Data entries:
===============

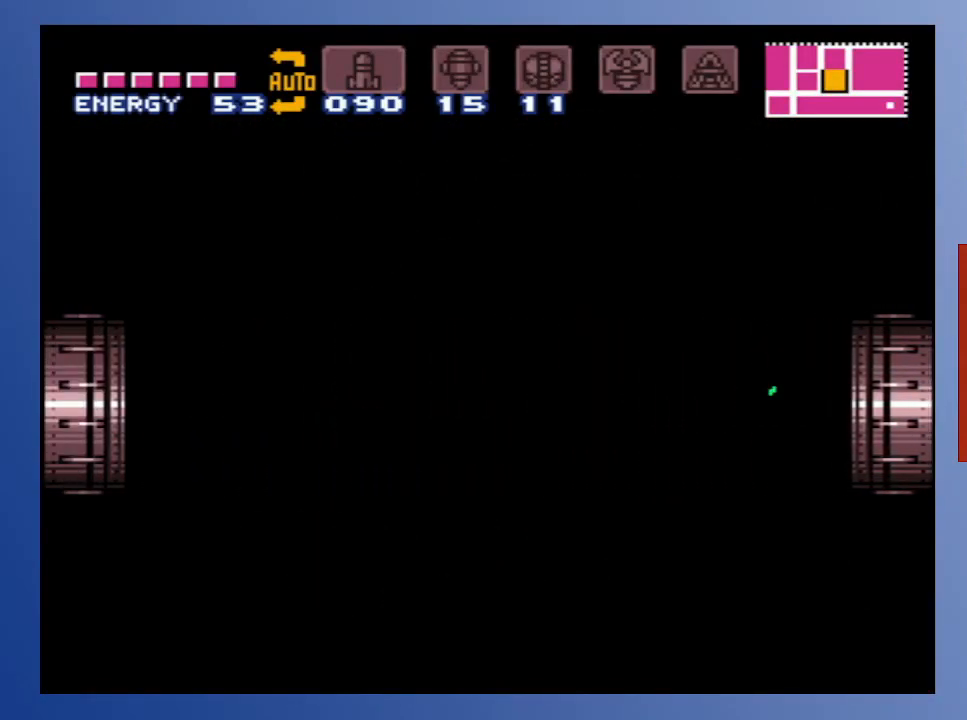
{"buttons": [], "left_stick": "center", "right_stick": "center", "events": []}
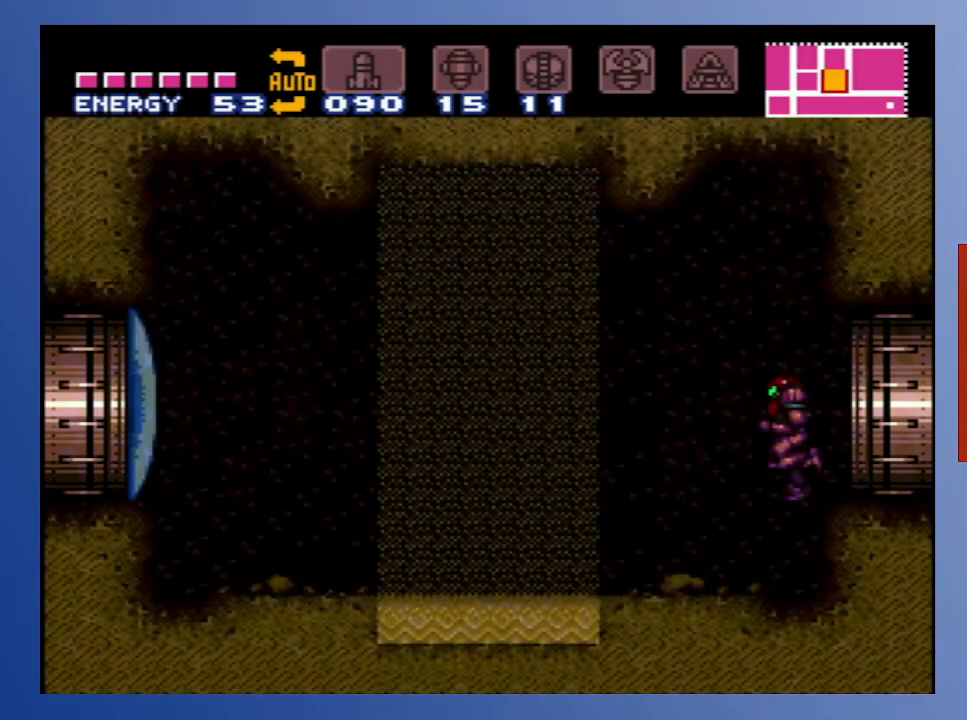
{"buttons": [], "left_stick": "center", "right_stick": "center", "events": [[217, "X", "down"], [283, "X", "up"], [367, "X", "down"], [433, "X", "up"]]}
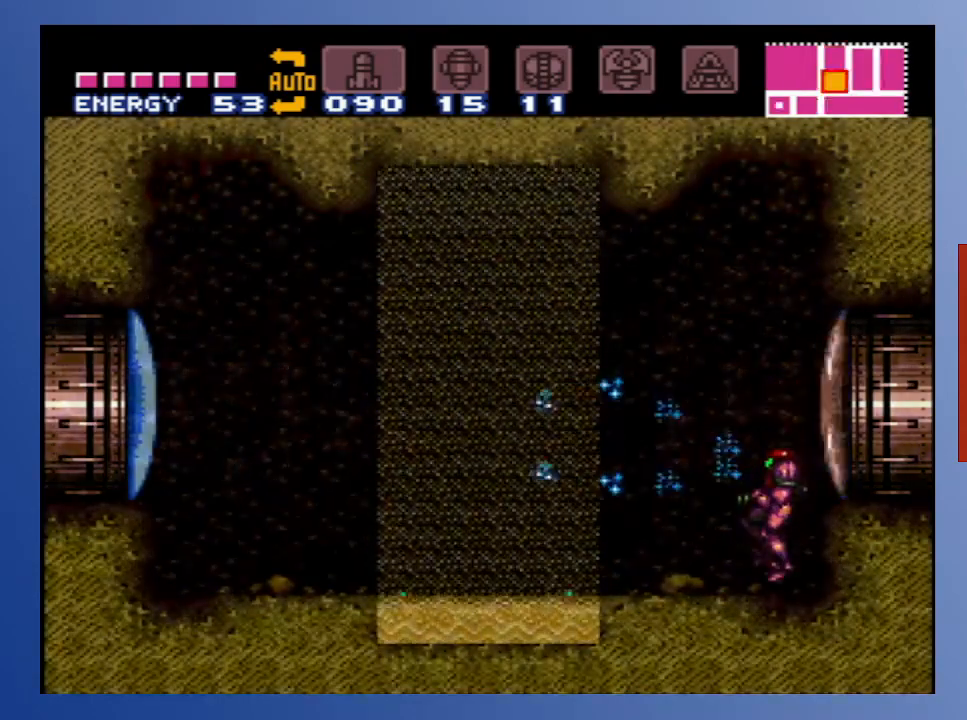
{"buttons": [], "left_stick": "center", "right_stick": "center", "events": [[17, "X", "down"], [117, "X", "up"], [317, "A", "down"], [367, "X", "down"], [450, "A", "up"], [483, "X", "up"]]}
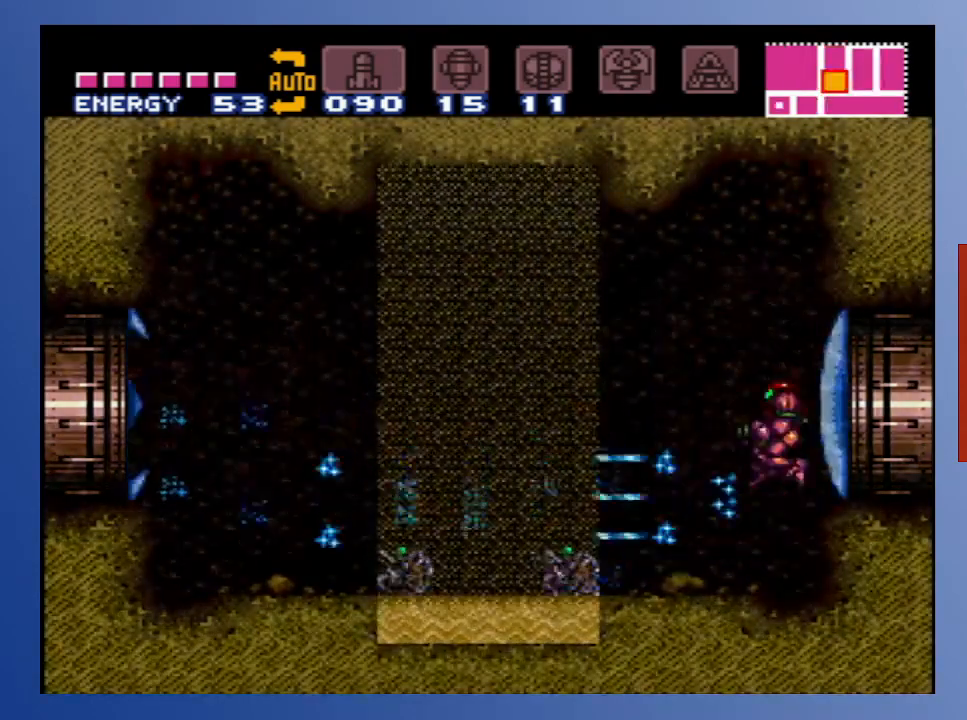
{"buttons": [], "left_stick": "center", "right_stick": "center", "events": [[33, "X", "down"], [117, "X", "up"], [200, "X", "down"], [267, "X", "up"], [350, "X", "down"], [450, "X", "up"]]}
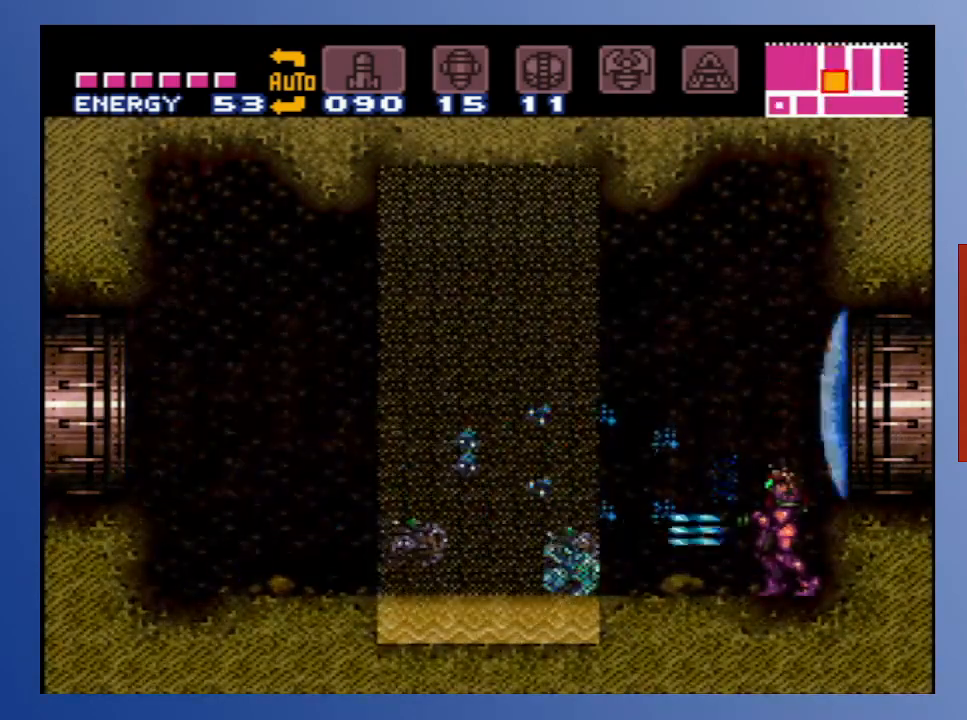
{"buttons": [], "left_stick": "center", "right_stick": "center", "events": [[17, "X", "down"], [117, "X", "up"], [183, "X", "down"], [283, "X", "up"], [350, "X", "down"], [450, "X", "up"]]}
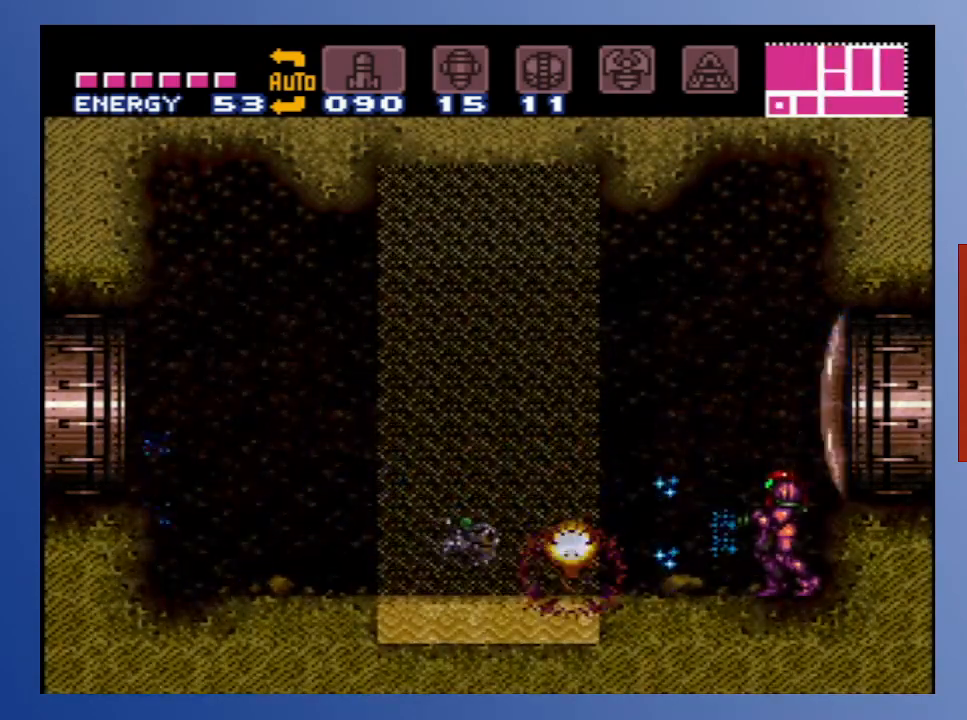
{"buttons": [], "left_stick": "center", "right_stick": "center", "events": [[33, "X", "down"], [100, "X", "up"], [200, "X", "down"], [283, "X", "up"], [367, "X", "down"], [450, "X", "up"]]}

===============

▸ **EXERCISE BRIEF**: Repeat the records above exactly. No pictures go into the repeat.

▸ **SOLUTION**:
{"buttons": [], "left_stick": "center", "right_stick": "center", "events": []}
{"buttons": [], "left_stick": "center", "right_stick": "center", "events": [[217, "X", "down"], [283, "X", "up"], [367, "X", "down"], [433, "X", "up"]]}
{"buttons": [], "left_stick": "center", "right_stick": "center", "events": [[17, "X", "down"], [117, "X", "up"], [317, "A", "down"], [367, "X", "down"], [450, "A", "up"], [483, "X", "up"]]}
{"buttons": [], "left_stick": "center", "right_stick": "center", "events": [[33, "X", "down"], [117, "X", "up"], [200, "X", "down"], [267, "X", "up"], [350, "X", "down"], [450, "X", "up"]]}
{"buttons": [], "left_stick": "center", "right_stick": "center", "events": [[17, "X", "down"], [117, "X", "up"], [183, "X", "down"], [283, "X", "up"], [350, "X", "down"], [450, "X", "up"]]}
{"buttons": [], "left_stick": "center", "right_stick": "center", "events": [[33, "X", "down"], [100, "X", "up"], [200, "X", "down"], [283, "X", "up"], [367, "X", "down"], [450, "X", "up"]]}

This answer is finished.